Your task is to write out all of the records once more, exactly.

+ + +

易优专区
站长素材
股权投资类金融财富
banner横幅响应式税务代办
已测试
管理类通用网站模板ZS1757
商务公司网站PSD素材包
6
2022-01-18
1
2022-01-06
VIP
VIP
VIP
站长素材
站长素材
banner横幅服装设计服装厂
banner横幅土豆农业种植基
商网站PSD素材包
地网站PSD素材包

+ + +

Answer space:
易优专区
站长素材
股权投资类金融财富
banner横幅响应式税务代办
已测试
管理类通用网站模板ZS1757
商务公司网站PSD素材包
6
2022-01-18
1
2022-01-06
VIP
VIP
VIP
站长素材
站长素材
banner横幅服装设计服装厂
banner横幅土豆农业种植基
商网站PSD素材包
地网站PSD素材包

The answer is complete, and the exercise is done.